The girls have said it all, Blackbird. You did the right thing, and we're very proud of you. Hang in there, sweetie. And don't be afraid to ask for help if you need it...
xoxo
Absolutely, I agree with all the rest of the chicks. For sure I have been there too - I would get SO mad at one or both kids, and then eat whatever I could find - I know my parents did this as well, esp. my father.
I send you a big hug Blackbird, cuz I have had so many times just like you, and it feels like you are the only one, and you are NOT ALONE!
Oh and by the way, I don't think I actually started this thread - I have never started one, I am working up to that you see! So I don't know why it says I did. If I did I must have been half asleep!

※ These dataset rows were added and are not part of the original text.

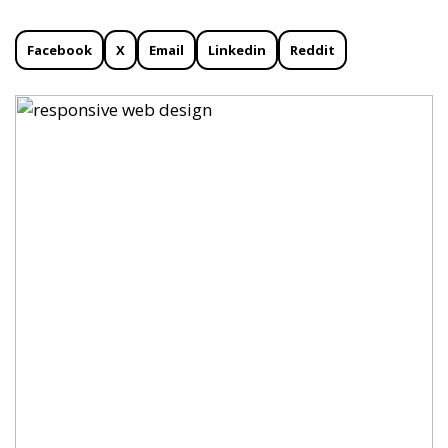
Facebook
X
Email
Linkedin
Reddit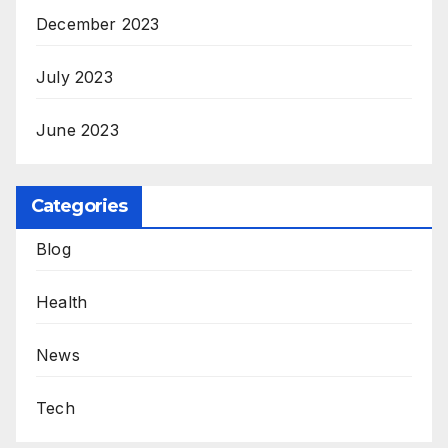
December 2023
July 2023
June 2023
Categories
Blog
Health
News
Tech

Lidian-if our threads get too long, the moderator will cut and past the last page or so, you must have been on the top of that page, so you get credit!
That wasn't my car that you may have seen at the drive thru at Sonic!!! Blackbird-we have all looked to food for comfort when we thought the world was against us. It is better than the alternatives! We just have to be aware of it.
YUP!! I just did it again last night. I was helping DS pack for a trip, and he was sniping at me. Then DH was short with me and I felt angry and hurt and started cramming food in. YUCK.
1.) What does DH mean? I think it means 'significant other', but I have no ideas about the initials!
2.) By goldfish, do you mean the crackers? ( I sure hope so!) I have a box of chedder ones right now and I thought they were supposed to be 'good" (baked not fried, and so on.) Have I been duped?